Segundo João Azevêdo, a presença do IME no estado permitiria ampliar a atuação em áreas estratégicas de ciência, tecnologia e segurança. “Nós estamos trabalhando para que a gente possa trazer para a Paraíba o Instituto Militar de Engenharia, que teria condições de trabalhar junto com o Centro Internacional de Computação Quântica”, afirmou.
O candidato também declarou que pretende atuar no Senado Federal pela continuidade dos projetos de ciência e tecnologia iniciados durante sua gestão. Entre as iniciativas mencionadas estão o Centro Internacional de Computação Quântica e o Complexo Científico do Sertão.
Para João, os investimentos nessas áreas podem ampliar as oportunidades para estudantes, pesquisadores e profissionais paraibanos, além de contribuir para o desenvolvimento tecnológico do estado.

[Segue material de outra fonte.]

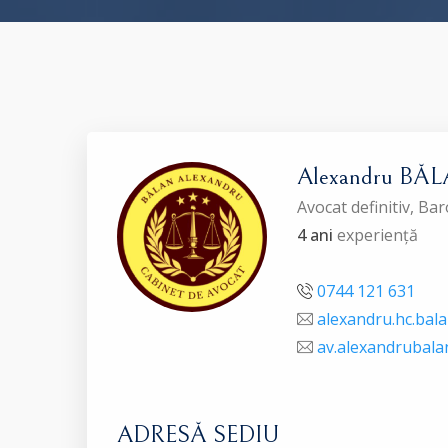
Alexandru BĂ
Avocat definitiv, 
4 ani
experiență
0744 121 631
alexandru.hc.bal
av.alexandrubal
ADRESĂ SEDIU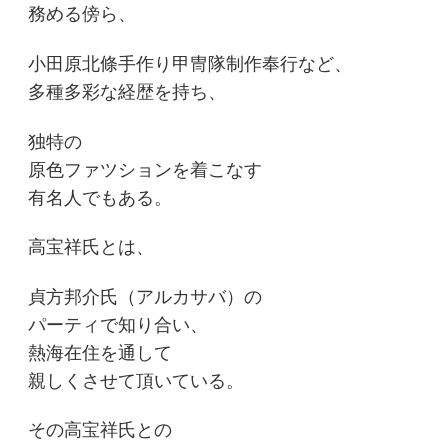
務める傍ら、
小田原北條手作り甲冑隊制作奉行など、
多種多彩な経歴を持ち、
独特の
原色ファツションを着こなす
有名人でもある。
高宝祥氏とは、
貞方邦介氏（アルカサバ）の
パーティで知り合い、
熱海在住を通して
親しくさせて頂いている。
その高宝祥氏との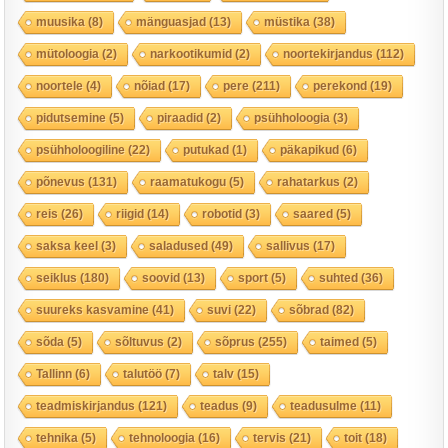
muusika
(8)
mänguasjad
(13)
müstika
(38)
mütoloogia
(2)
narkootikumid
(2)
noortekirjandus
(112)
noortele
(4)
nõiad
(17)
pere
(211)
perekond
(19)
pidutsemine
(5)
piraadid
(2)
psühholoogia
(3)
psühholoogiline
(22)
putukad
(1)
päkapikud
(6)
põnevus
(131)
raamatukogu
(5)
rahatarkus
(2)
reis
(26)
riigid
(14)
robotid
(3)
saared
(5)
saksa keel
(3)
saladused
(49)
sallivus
(17)
seiklus
(180)
soovid
(13)
sport
(5)
suhted
(36)
suureks kasvamine
(41)
suvi
(22)
sõbrad
(82)
sõda
(5)
sõltuvus
(2)
sõprus
(255)
taimed
(5)
Tallinn
(6)
talutöö
(7)
talv
(15)
teadmiskirjandus
(121)
teadus
(9)
teadusulme
(11)
tehnika
(5)
tehnoloogia
(16)
tervis
(21)
toit
(18)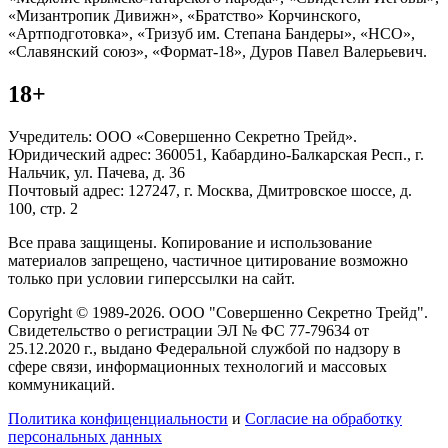
«Мизантропик Дивижн», «Братство» Корчинского,
«Артподготовка», «Тризуб им. Степана Бандеры», «НСО»,
«Славянский союз», «Формат-18», Дуров Павел Валерьевич.
18+
Учредитель: ООО «Совершенно Секретно Трейд».
Юридический адрес: 360051, Кабардино-Балкарская Респ., г.
Нальчик, ул. Пачева, д. 36
Почтовый адрес: 127247, г. Москва, Дмитровское шоссе, д.
100, стр. 2
Все права защищены. Копирование и использование
материалов запрещено, частичное цитирование возможно
только при условии гиперссылки на сайт.
Copyright © 1989-2026. ООО "Совершенно Секретно Трейд".
Свидетельство о регистрации ЭЛ № ФС 77-79634 от
25.12.2020 г., выдано Федеральной службой по надзору в
сфере связи, информационных технологий и массовых
коммуникаций.
Политика конфиценциальности
и
Согласие на обработку
персональных данных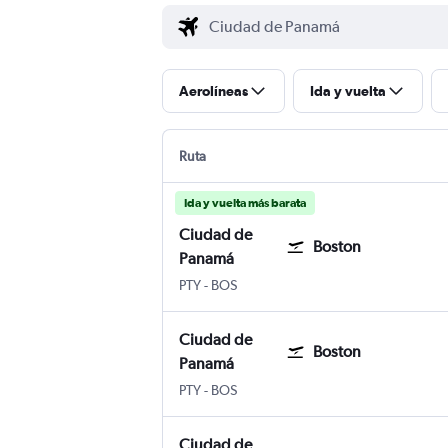
Aerolíneas
Ida y vuelta
Ruta
Ida y vuelta más barata
Ciudad de
Boston
Panamá
Ciudad de Panamá Panama City Tocumen 
Boston Internacional Logan
PTY
-
BOS
Ciudad de
Boston
Panamá
Ciudad de Panamá Panama City Tocumen 
Boston Internacional Logan
PTY
-
BOS
Ciudad de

Na área da segurança pública, o candidato defendeu uma maior integração entre os sistemas de inteligência da União e dos estados. Entre as propostas apresentadas estão a criação de um fundo constitucional para financiar o setor, um Ministério da Segurança Pública e a atuação integrada das polícias Federal, Civil e Militar no combate às organizações criminosas.
“É preciso integrar todas as inteligências. A inteligência da Polícia Federal com as polícias de cada estado, Civil e Militar, para que a gente possa combater o crime, que não tem mais fronteiras”, declarou.
João Azevêdo avaliou que a falta de comunicação entre os sistemas estaduais dificulta o enfrentamento de problemas como facções criminosas, tráfico de drogas e circulação ilegal de armas.
O candidato também afirmou que pretende evitar a polarização política durante sua atuação em Brasília e concentrar o mandato na discussão de propostas consideradas relevantes para a população.
“Eu não quero ir para Brasília para participar de polarização nenhuma. Quero estar no Senado para discutir pautas que interessem à população e projetos de futuro para o país”, ressaltou.